Позднее Бадольо заявил в самооправдание следующее: мол, летом 1943 года итальянская армия была слишком слаба и деморализована, чтобы успешно противостоять немцам. Заявление, не лишенное истины. Даже при самых благоприятных условиях итальянские вооруженные силы не шли ни в какое сравнение с вооруженными до зубов частями вермахта, которые превосходили их по части боевой подготовки, вооружений и боевого командования. Не способствовало успеху и то, что значительная часть итальянских подразделений были дислоцированы во Франции и на Балканах.
Трудно предположить, что было бы, рискни Бадольо оказать Гитлеру вооруженное сопротивление. Однако одно можно утверждать с большой долей вероятности. Его бездействие позволило нацистам взять под свой контроль ключевые альпийские перевалы — горные ворота в северную Италию — и использовать их для переброски на полуостров своих армий, как то имело место в августе и последующие месяцы.
* * *
Получив от Гитлера отказ, король и Бадольо в конце июля решили предпринять пробные шаги по сближению с англоамериканцами. Новый министр иностранных дел, Рафаэле Гварилья, сменивший на этом посту Чиано, был опытным дипломатом. Он прибыл в Рим 29 июля из Турции, где до этого момента находился в качестве посла, и взял в свои руки инициативу по сближению с бывшими противниками. Уже на следующий день он отправился в Ватикан, где встретился с британским посланником при Святом престоле, сэром д’Арси Осборном. (Как независимое государственное образование Ватикан имел собственный дипломатический корпус.) Осборн отнесся к позиции Гварильи с сочувствием, однако ответил, что ничем не может ему помочь, поскольку его шифры безнадежно устарели.
«Британский посол, — вспоминал позднее Бадольо, — поставил нас в известность о том, что, к сожалению, секретные шифры, которыми он располагал, устарели и наверняка известны немцам, и потому он не советует нам пользоваться ими для того, чтобы связаться с его правительством.

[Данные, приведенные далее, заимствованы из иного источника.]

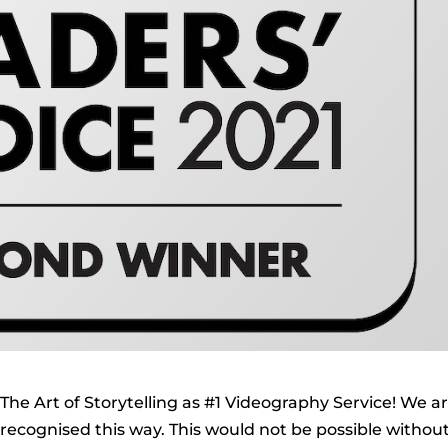
The Art of Storytelling as #1 Videography Service! We a
ecognised this way. This would not be possible withou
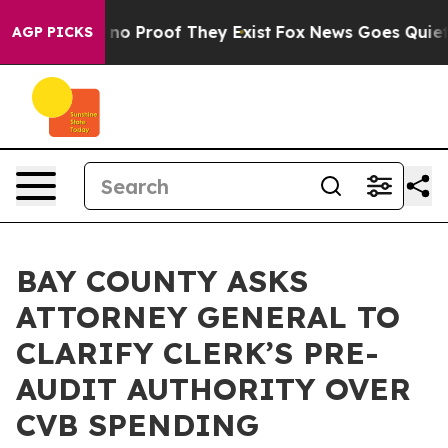
 but Offers no Proof They Exist
Fox News Goes Quiet a
AGP PICKS
BAY COUNTY ASKS
ATTORNEY GENERAL TO
CLARIFY CLERK’S PRE-
AUDIT AUTHORITY OVER
CVB SPENDING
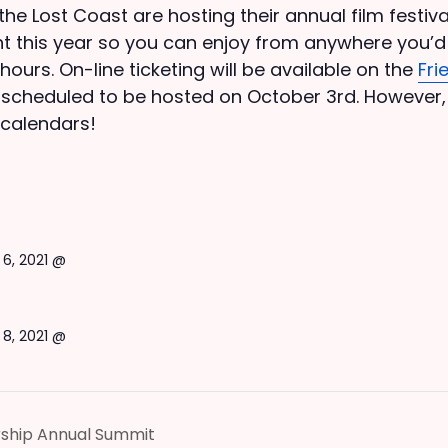
 the Lost Coast are hosting their annual film festi
event this year so you can enjoy from anywhere you’d 
hours. On-line ticketing will be available on the
Fri
s scheduled to be hosted on October 3rd. However
 calendars!
6, 2021 @
8, 2021 @
rship Annual Summit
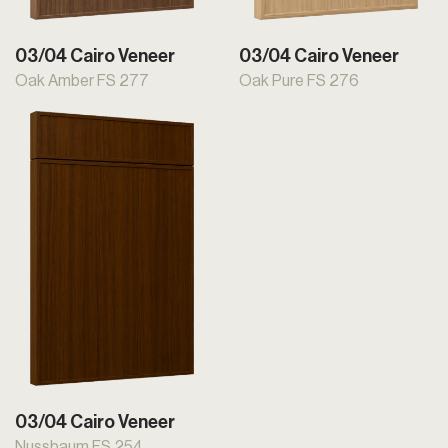
03/04 Cairo Veneer
03/04 Cairo Veneer
Oak Amber FS 277
Oak Pure FS 276
03/04 Cairo Veneer
Nussbaum FS 254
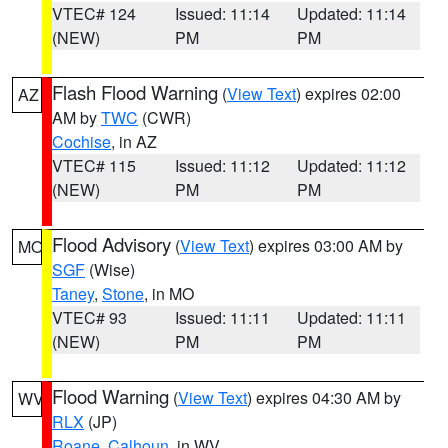
VTEC# 124
Issued: 11:14
Updated: 11:14
(NEW)
PM
PM
Flash Flood Warning
(
View Text
) expires 02:00
AZ
AM by
TWC
(CWR)
Cochise
, in AZ
VTEC# 115
Issued: 11:12
Updated: 11:12
(NEW)
PM
PM
Flood Advisory
(
View Text
) expires 03:00 AM by
MO
SGF
(Wise)
Taney
,
Stone
, in MO
VTEC# 93
Issued: 11:11
Updated: 11:11
(NEW)
PM
PM
Flood Warning
(
View Text
) expires 04:30 AM by
WV
RLX
(JP)
Roane
,
Calhoun
, in WV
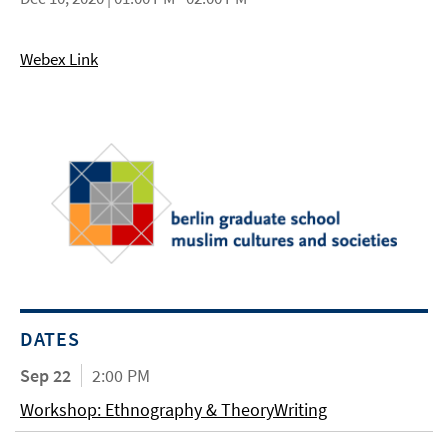
Webex Link
DATES
Sep 22
2:00 PM
Workshop: Ethnography & TheoryWriting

Американский представитель сказал, что у него вообще нет никаких шифров».
Тогда это вряд ли было понятно, но этот случай стал для итальянцев своего рода дурным знамением: в ближайшие недели Италию ждали мучительные и противоречивые переговоры.

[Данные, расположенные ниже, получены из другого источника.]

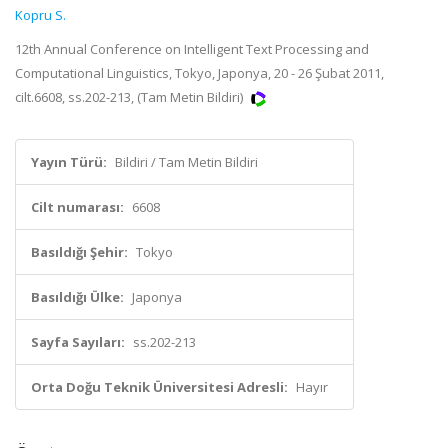
Kopru S.
12th Annual Conference on Intelligent Text Processing and
Computational Linguistics, Tokyo, Japonya, 20 - 26 Şubat 2011,
cilt.6608, ss.202-213, (Tam Metin Bildiri)
Yayın Türü:
Bildiri / Tam Metin Bildiri
Cilt numarası:
6608
Basıldığı Şehir:
Tokyo
Basıldığı Ülke:
Japonya
Sayfa Sayıları:
ss.202-213
Orta Doğu Teknik Üniversitesi Adresli:
Hayır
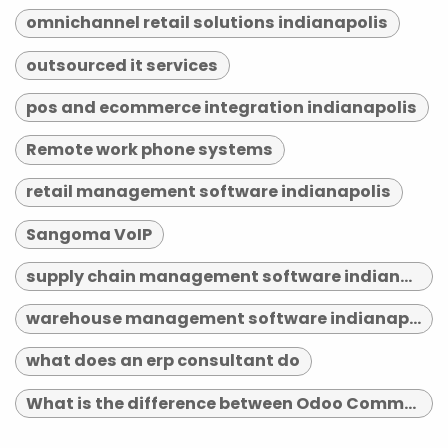
omnichannel retail solutions indianapolis
outsourced it services
pos and ecommerce integration indianapolis
Remote work phone systems
retail management software indianapolis
Sangoma VoIP
supply chain management software indianapolis
warehouse management software indianapolis
what does an erp consultant do
What is the difference between Odoo Community and Enterprise?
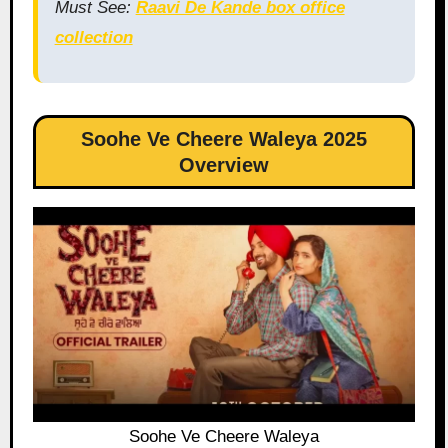
Must See:
Raavi De Kande box office
collection
Soohe Ve Cheere Waleya 2025
Overview
Soohe Ve Cheere Waleya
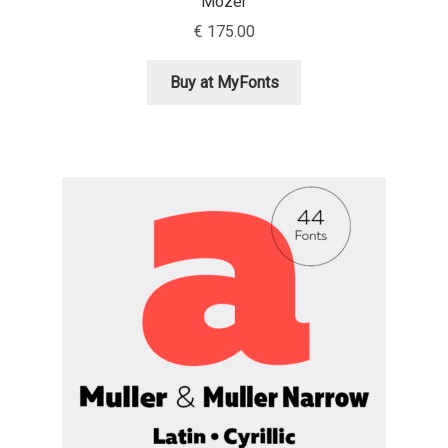
Mozer
€
175.00
Igor Kuznetsov
Buy at MyFonts
Igor Petrovic
Igor Stepanchenko
Ilia Gruev
Ilya Ruderman
Ilya Zakharov
Ira Shagaeva
Irene Vlachou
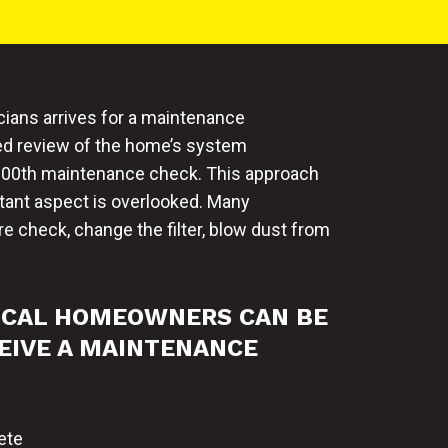
cians arrives for a maintenance
ged review of the home’s system
or 100th maintenance check. This approach
rtant aspect is overlooked. Many
e check, change the filter, blow dust from
ICAL HOMEOWNERS CAN BE
EIVE A MAINTENANCE
ete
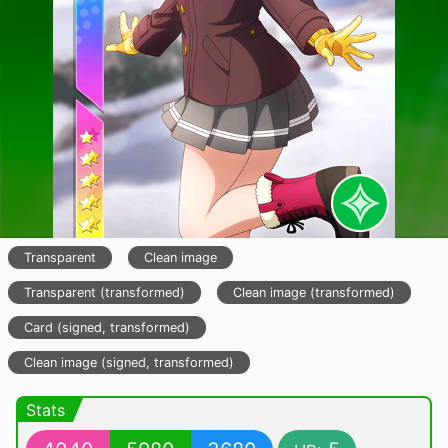
Transparent
Clean image
Transparent (transformed)
Clean image (transformed)
Card (signed, transformed)
Clean image (signed, transformed)
Stats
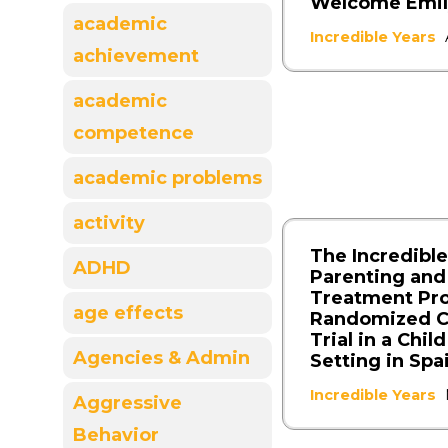
Welcome Emil
academic
Incredible Years
achievement
academic
competence
academic problems
activity
The Incredible
ADHD
Parenting and
Treatment Pr
age effects
Randomized C
Trial in a Chil
Agencies & Admin
Setting in Spa
Incredible Years
Aggressive
Behavior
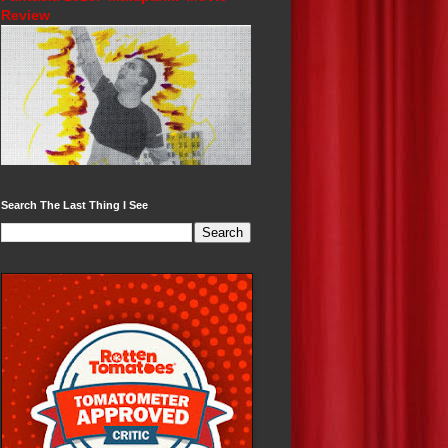
Review
Search The Last Thing I See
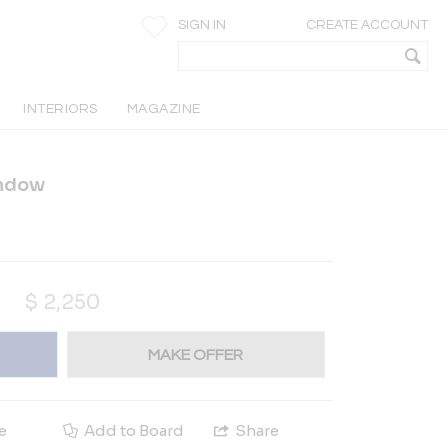
SIGN IN
CREATE ACCOUNT
INTERIORS
MAGAZINE
indow
$
2,250
MAKE OFFER
e
Add to Board
Share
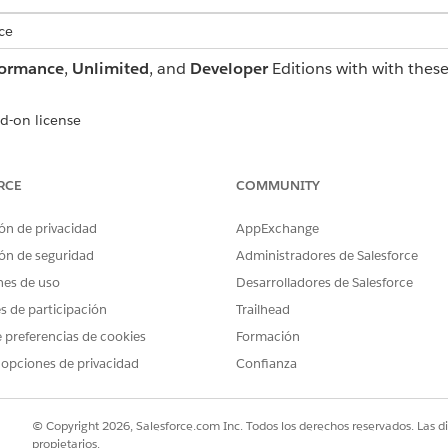
ce
formance
,
Unlimited
, and
Developer
Editions with with thes
d-on license
tforce add-on or as a standalone license
RCE
COMMUNITY
ón de privacidad
AppExchange
t for Education Cloud:
Education Cloud Full Acce
ón de seguridad
Administradores de Salesforce
AND
nes de uso
Desarrolladores de Salesforce
Manage Agentforce Servi
es de participación
Trailhead
 preferencias de cookies
Formación
AND
 opciones de privacidad
Confianza
Data Cloud Admin
AND
© Copyright 2026, Salesforce.com Inc. Todos los derechos reservados. Las d
propietarios.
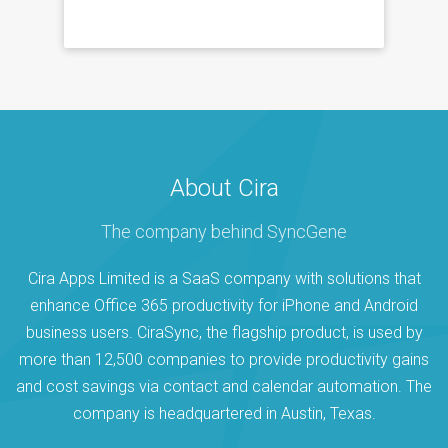
About Cira
The company behind SyncGene
Cira Apps Limited is a SaaS company with solutions that
enhance Office 365 productivity for iPhone and Android
business users. CiraSync, the flagship product, is used by
more than 12,500 companies to provide productivity gains
and cost savings via contact and calendar automation. The
company is headquartered in Austin, Texas.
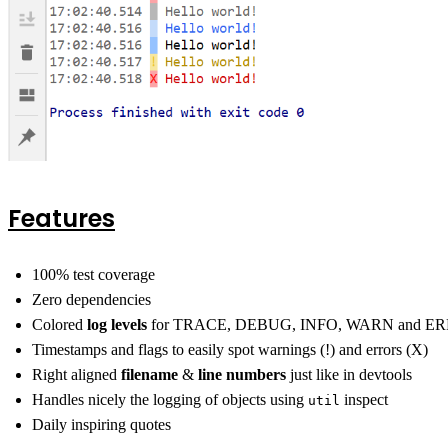
Features
100% test coverage
Zero dependencies
Colored
log levels
for TRACE, DEBUG, INFO, WARN and E
Timestamps and flags to easily spot warnings (!) and errors (X)
Right aligned
filename
&
line numbers
just like in devtools
Handles nicely the logging of objects using
inspect
util
Daily inspiring quotes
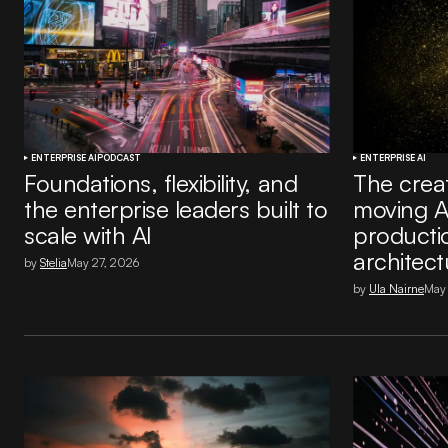
ENTERPRISE AI
PODCAST
ENTERPRISE AI
Foundations, flexibility, and
The creat
the enterprise leaders built to
moving A
scale with AI
producti
architect
by
Stelia
May 27, 2026
by
Ula Nairne
May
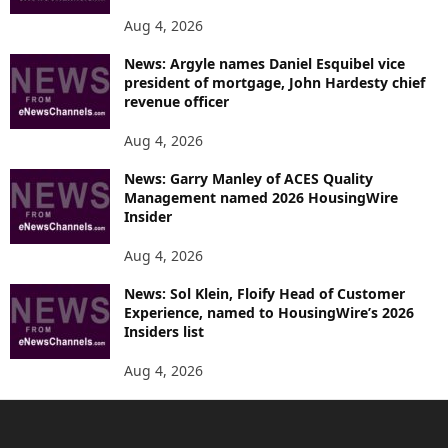
Aug 4, 2026
News: Argyle names Daniel Esquibel vice
president of mortgage, John Hardesty chief
revenue officer
Aug 4, 2026
News: Garry Manley of ACES Quality
Management named 2026 HousingWire
Insider
Aug 4, 2026
News: Sol Klein, Floify Head of Customer
Experience, named to HousingWire’s 2026
Insiders list
Aug 4, 2026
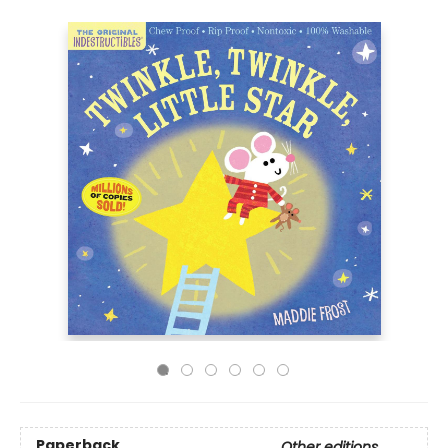
Paperback
Other editions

В июле 1943 года европейские страны «оси» начали сложную и опасную игру, и ее широкие рамки были очерчены уже в первую неделю после переворота в Риме. И Гитлер, и Бадольо прекрасно понимали необходимость сохранения хотя бы видимости их союза и, чтобы выиграть время, старались не выставлять напоказ свои истинные чувства, чтобы не обострять отношения друг с другом. Немцы воспользовались этой передышкой для того, чтобы укрепиться в Италии, а заодно прозондировать союзника на предмет его дальнейших намерений, тем более что в нацистском лагере кое-кто полагал, что в отношении Италии хороша политика кнута и пряника, и если она не захочет покориться по-хорошему, то можно употребить и силу.
Итальянцы же тем временем пытались выторговать для себя приемлемые условия у союзников, не будучи до конца уверенными, в какой момент их тайные переговоры будут сорваны немецкой интервенцией либо фашистским мятежом внутри страны, хотя после ареста Муссолини его партия и попала под запрет.
Надо сказать, что страхи нового режима перед Гитлером были вполне оправданы. Хотя фюрера и удалось отговорить от жестких мер по отношению к правительству Бадольо, он по-прежнему тешил себе надеждой на восстановление в Италии фашистского режима во главе с Муссолини, разумеется, при условии, что местонахождение дуче будет в конце концов обнаружено, а самого диктатора удастся спасти прежде, чем его выдадут союзникам в качестве самого знаменитого военнопленного. Эта задача была возложена на генерала Штудента и Отто Скорцени, причем в ближайшие несколько недель фюрер будет лично, причем сгорая от нетерпения, следить за их успехами.